Sunday's loss had some bright-line indicators that the Panthers had gotten away from where Rhule wanted them to be. He said he went into the week hoping to run the ball 33 times. They ran it 23 times, including a couple of Darnold scrambles. More specifically, Rhule said his goal is to have 55 or 56 rushing attempts plus completions each week. The Panthers fell well short of that with 38 (Darnold was 17-of-41 passing for 207 yards, with a touchdown and an interception).

They also had a season-low time of possession, holding the ball for just 26 minutes and 34 seconds. Their previous low this season was 29:06 against the Saints, and they had a league-best average of 34:51 going into Sunday's game.

The Vikings held the ball for 37:38 Sunday, including all 4:12 of overtime.

It's not a coincidence that the Vikings were able to move the ball effectively late, because the attrition of such a time of possession advantage became more apparent the longer the game went.

Panthers defense

The Panthers were out there for 89 snaps of defense, which is far too many to sustain for a game against a team with a physical offensive line and running game like the Vikings (Dalvin Cook had 29 carries for 140 yards himself).

"Obviously, we want to do that," Rhule said of shortening the time the defense had to be on the field.

They had held the Vikings to field goals on a couple of short-field opportunities early, with just one long drive for a touchdown and 12 points in the first half.

But the chicken-egg issue of how it impacts things comes back to the first priority — giving Darnold a chance to win when things aren't perfect — by not turning the ball over often, or too quickly.

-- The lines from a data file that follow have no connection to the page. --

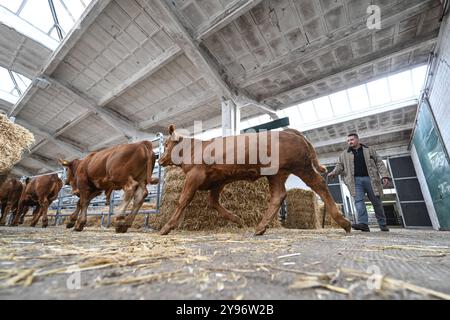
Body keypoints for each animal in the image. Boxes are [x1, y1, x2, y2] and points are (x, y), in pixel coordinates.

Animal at [158, 125, 352, 235]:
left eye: (166, 144)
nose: (159, 160)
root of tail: (289, 132)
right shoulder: (218, 181)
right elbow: (213, 203)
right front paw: (237, 219)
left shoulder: (194, 175)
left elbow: (183, 200)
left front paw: (166, 227)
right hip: (277, 174)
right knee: (278, 195)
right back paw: (261, 227)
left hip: (301, 167)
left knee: (319, 184)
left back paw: (343, 221)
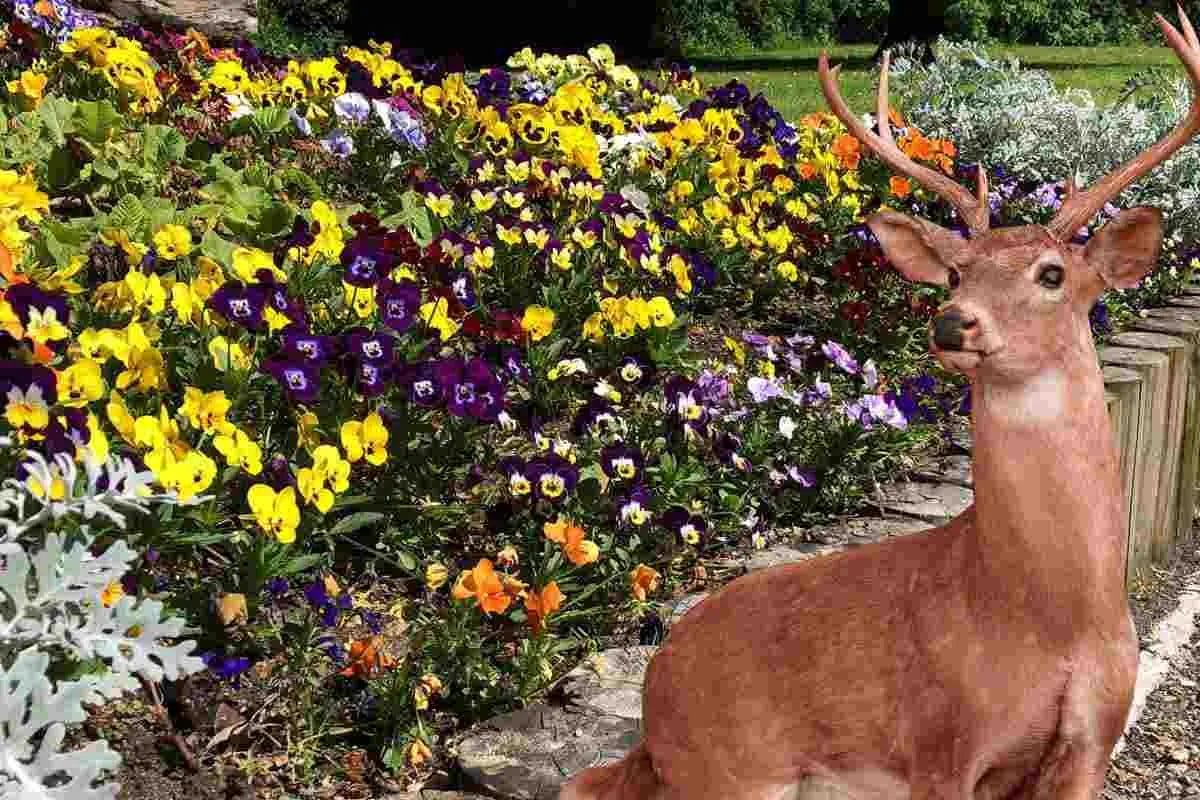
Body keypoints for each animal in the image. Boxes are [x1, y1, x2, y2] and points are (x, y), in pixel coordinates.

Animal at [560, 7, 1200, 800]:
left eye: (1053, 274)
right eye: (955, 272)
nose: (953, 322)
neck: (1049, 621)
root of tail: (651, 700)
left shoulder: (1093, 741)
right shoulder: (939, 744)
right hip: (730, 765)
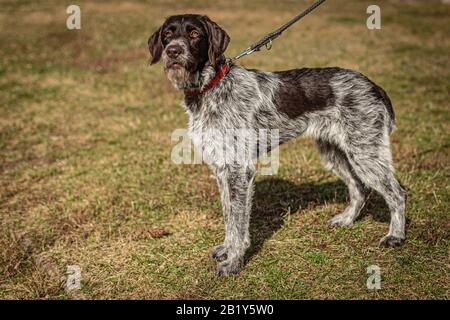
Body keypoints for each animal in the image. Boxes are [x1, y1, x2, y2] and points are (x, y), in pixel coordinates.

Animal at [149, 14, 408, 276]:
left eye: (194, 34)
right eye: (168, 34)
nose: (173, 51)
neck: (212, 86)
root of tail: (373, 86)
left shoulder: (239, 170)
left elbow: (238, 222)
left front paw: (234, 262)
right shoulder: (222, 169)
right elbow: (229, 216)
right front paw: (227, 249)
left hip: (365, 151)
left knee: (397, 193)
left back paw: (395, 236)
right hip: (335, 152)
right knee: (359, 188)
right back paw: (346, 220)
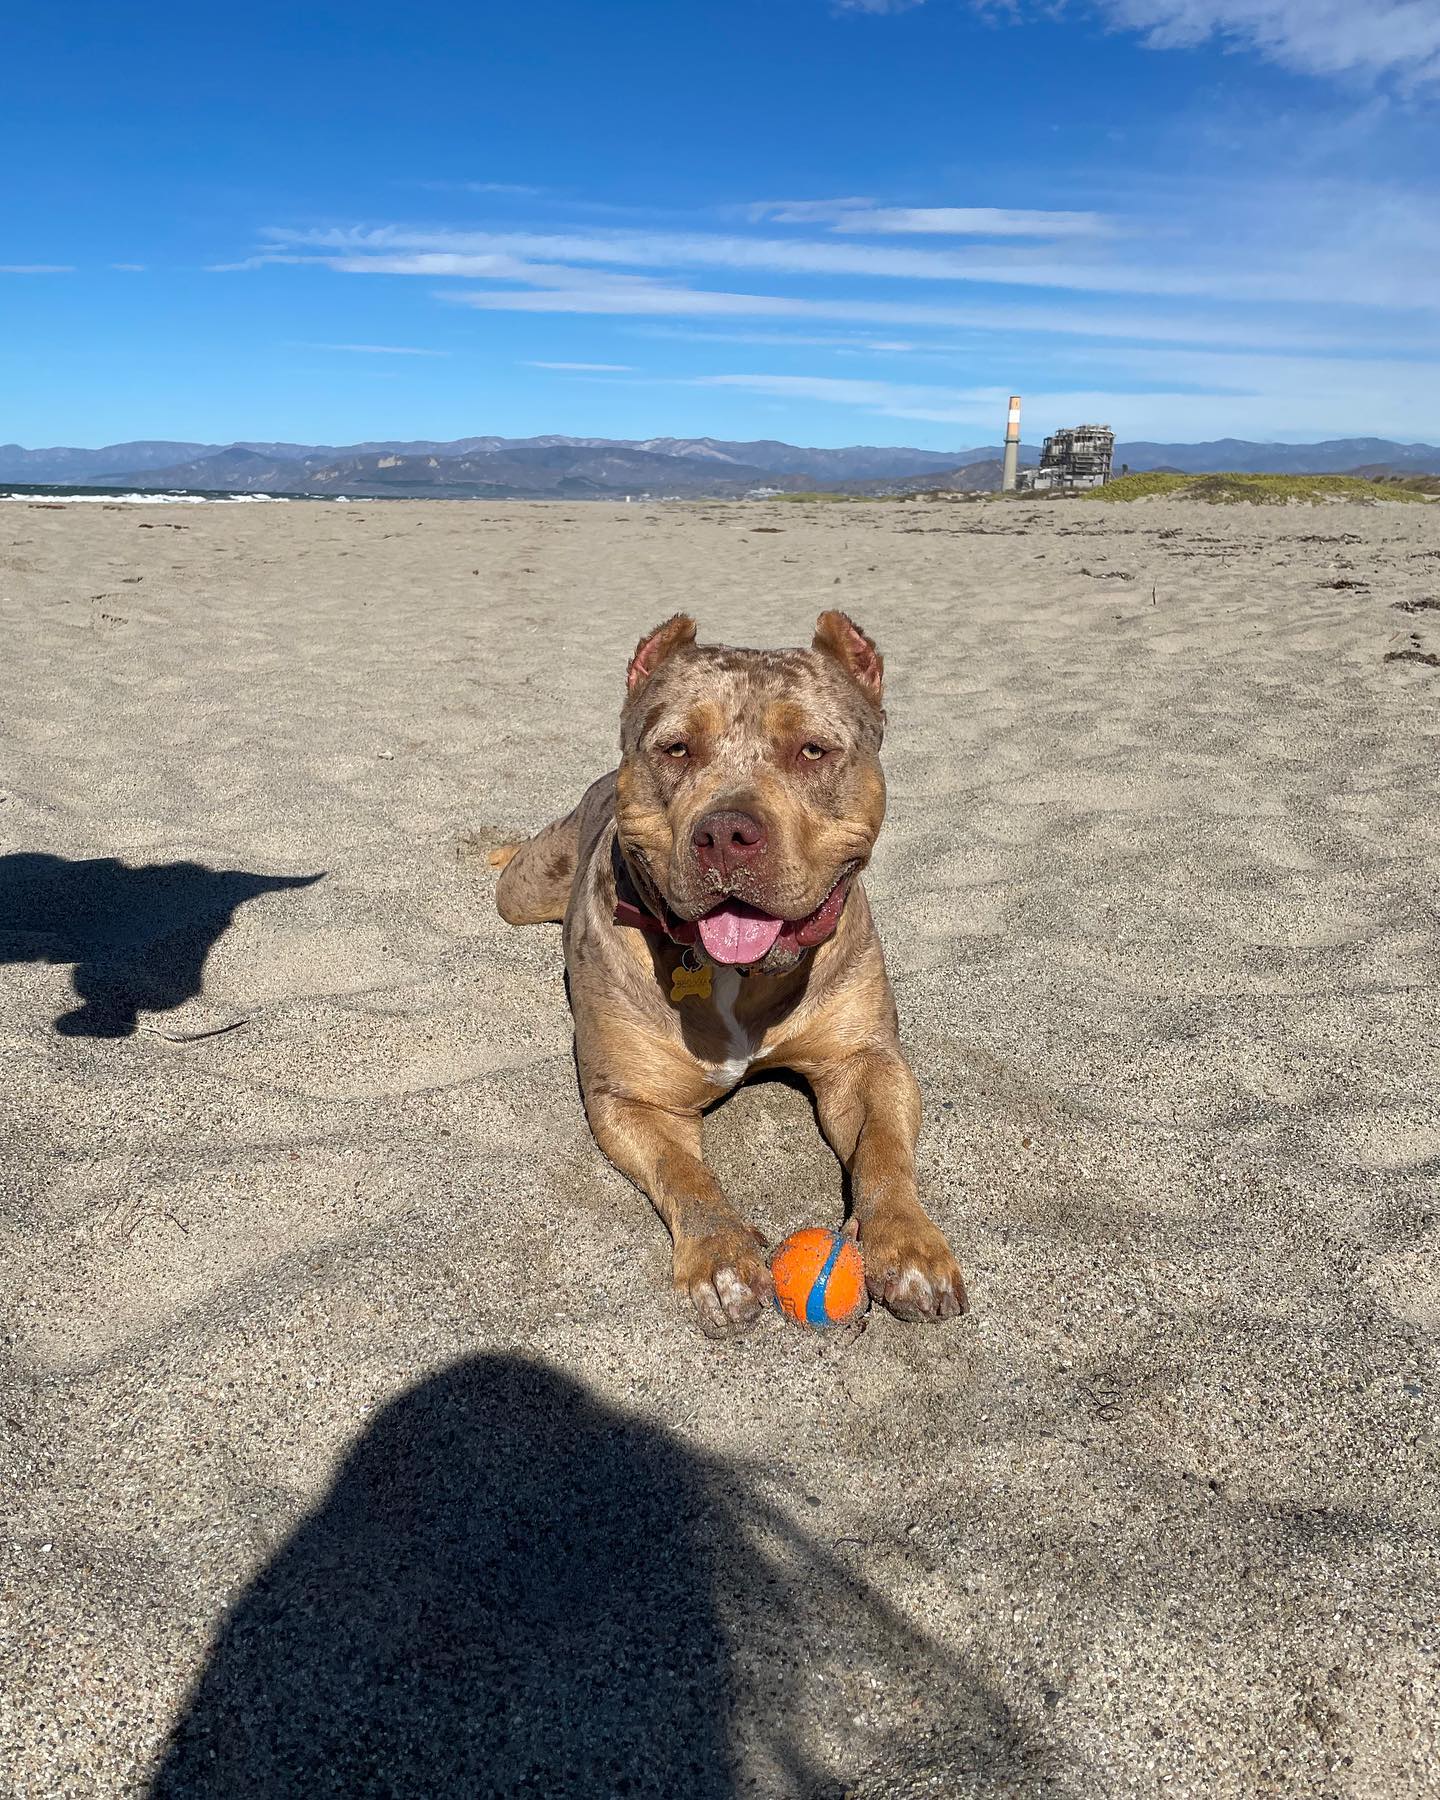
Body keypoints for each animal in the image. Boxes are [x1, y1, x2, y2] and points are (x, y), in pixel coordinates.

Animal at [496, 615, 964, 1339]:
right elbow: (686, 1174)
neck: (734, 971)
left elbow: (884, 1151)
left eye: (811, 750)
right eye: (677, 748)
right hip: (523, 891)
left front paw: (908, 1245)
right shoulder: (633, 1100)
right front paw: (719, 1258)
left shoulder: (865, 1061)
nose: (725, 833)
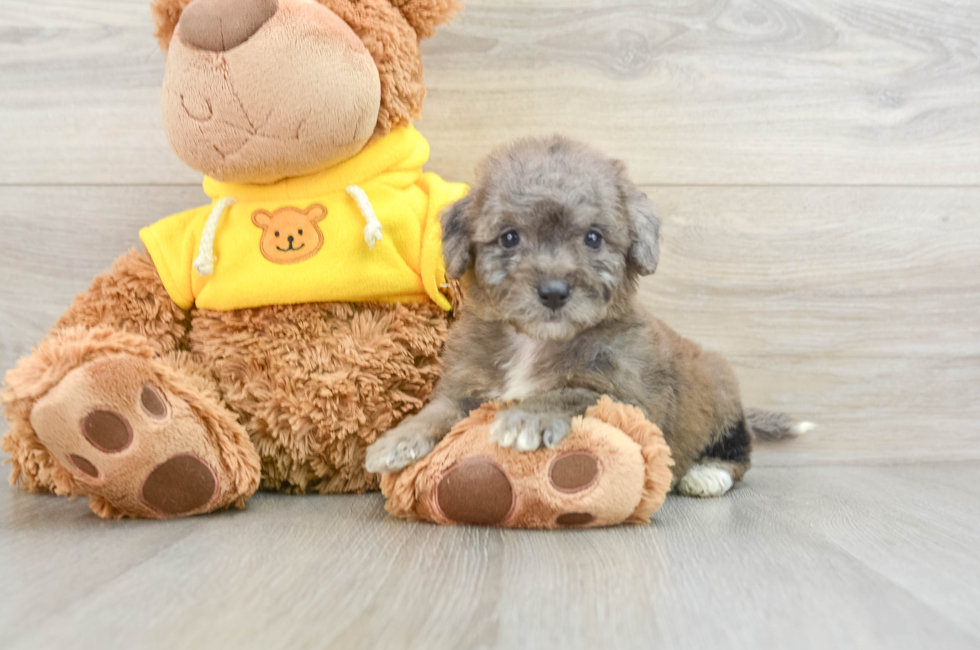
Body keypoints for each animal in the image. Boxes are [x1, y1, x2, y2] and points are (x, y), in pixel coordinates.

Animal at [364, 134, 808, 494]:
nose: (554, 291)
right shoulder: (465, 385)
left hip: (719, 397)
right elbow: (438, 410)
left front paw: (528, 416)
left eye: (593, 238)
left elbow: (573, 391)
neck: (535, 342)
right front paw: (396, 441)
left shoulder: (631, 396)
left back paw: (707, 474)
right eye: (509, 238)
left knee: (739, 451)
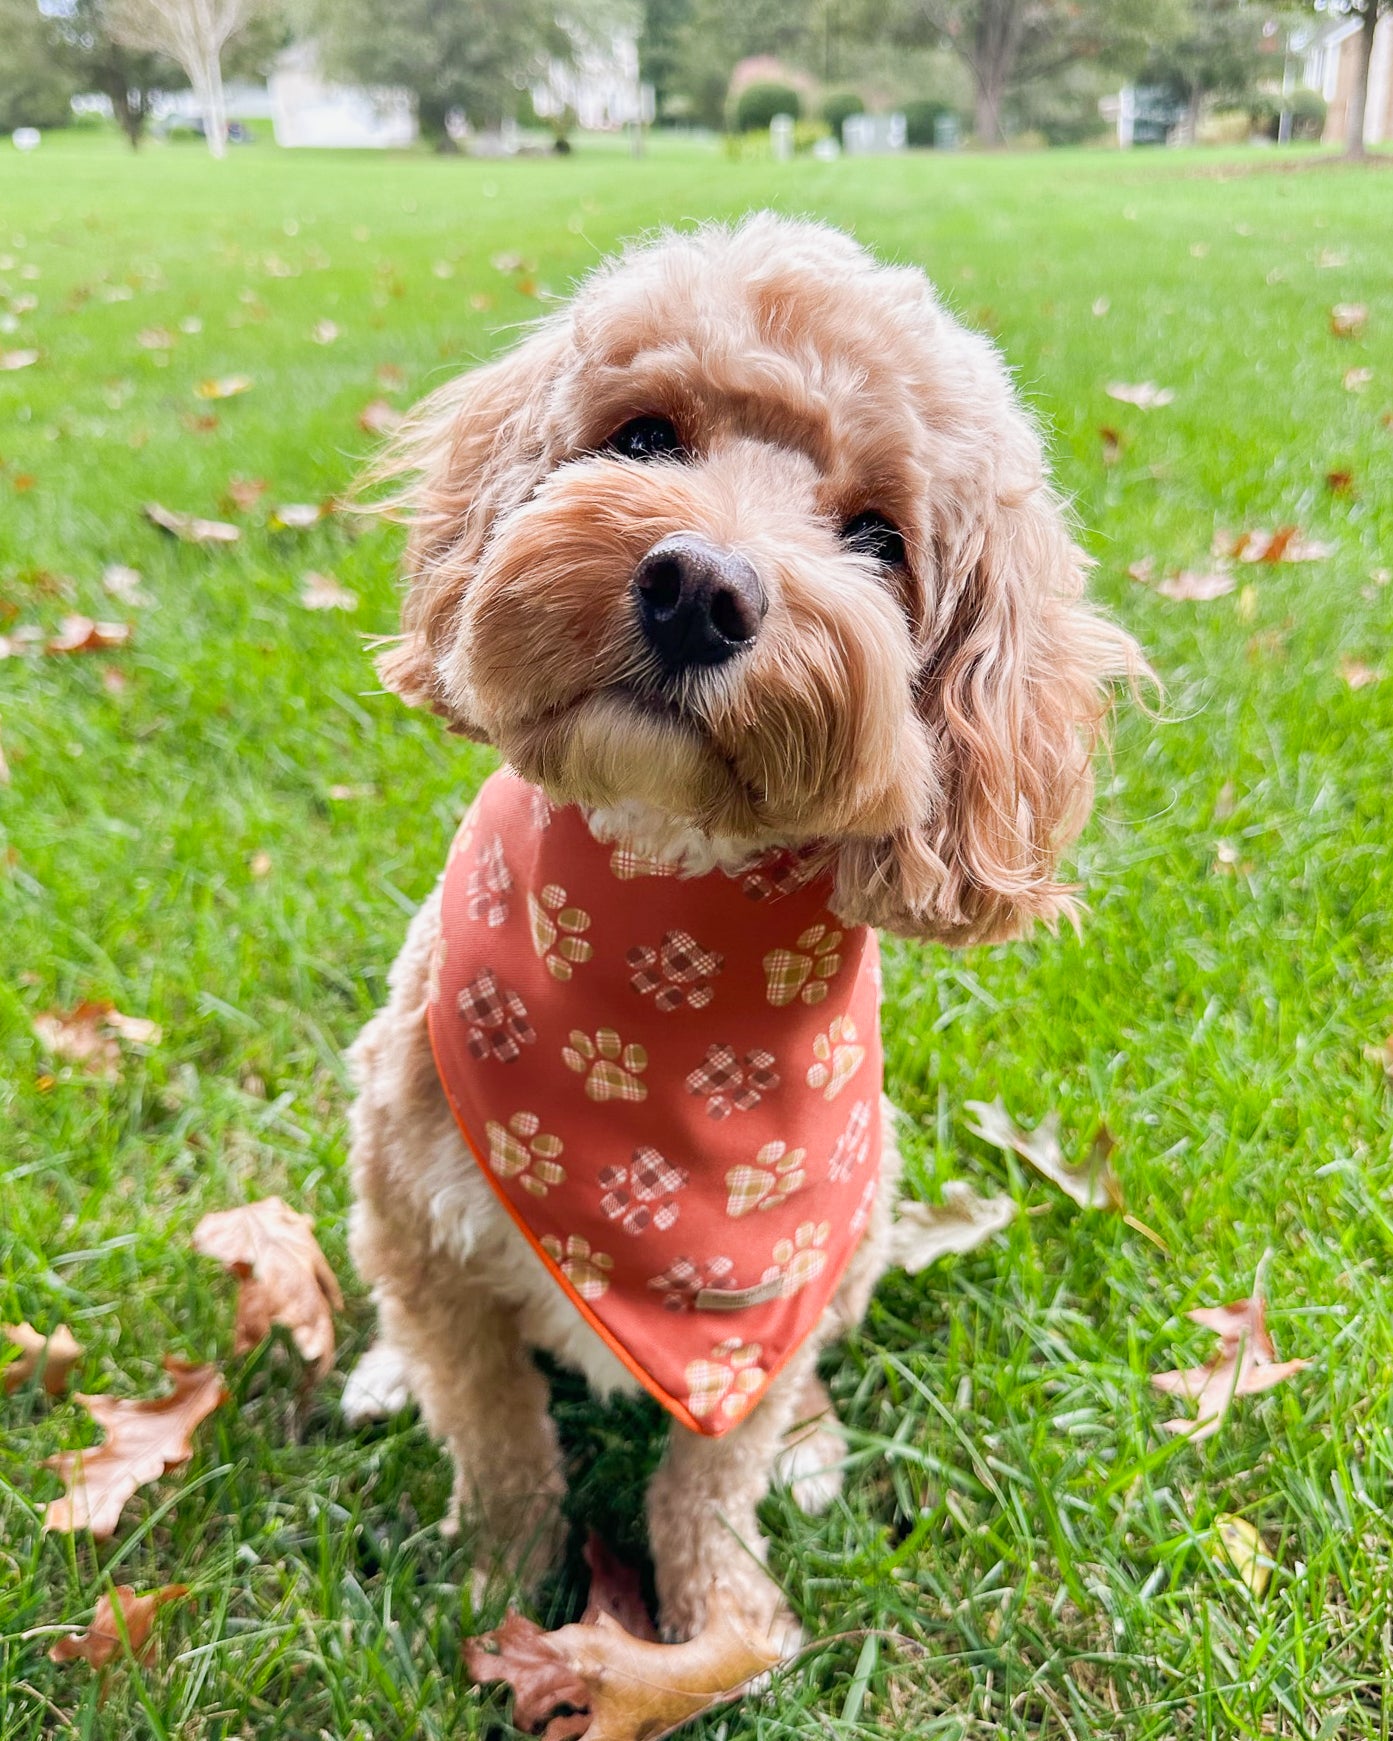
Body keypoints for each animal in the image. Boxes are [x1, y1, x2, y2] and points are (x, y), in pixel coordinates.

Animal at [339, 210, 1142, 1650]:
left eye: (877, 536)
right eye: (646, 435)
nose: (698, 587)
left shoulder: (759, 1308)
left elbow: (708, 1476)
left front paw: (725, 1621)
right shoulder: (428, 1240)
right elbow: (499, 1437)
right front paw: (494, 1587)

"We've got to give our defense long fields and just play complementary football and have some field position," Rhule said. "I think we can all see when our offense gets into a rhythm, it's at the end of the game two-minute, we get a couple of plays, the tempo wears on people. That's at the end of the game. We need to find a way to be more efficient in the beginning of the game.

"It all goes back to me to protecting the football."

And Rhule made it clear Monday that's the expectation moving forward.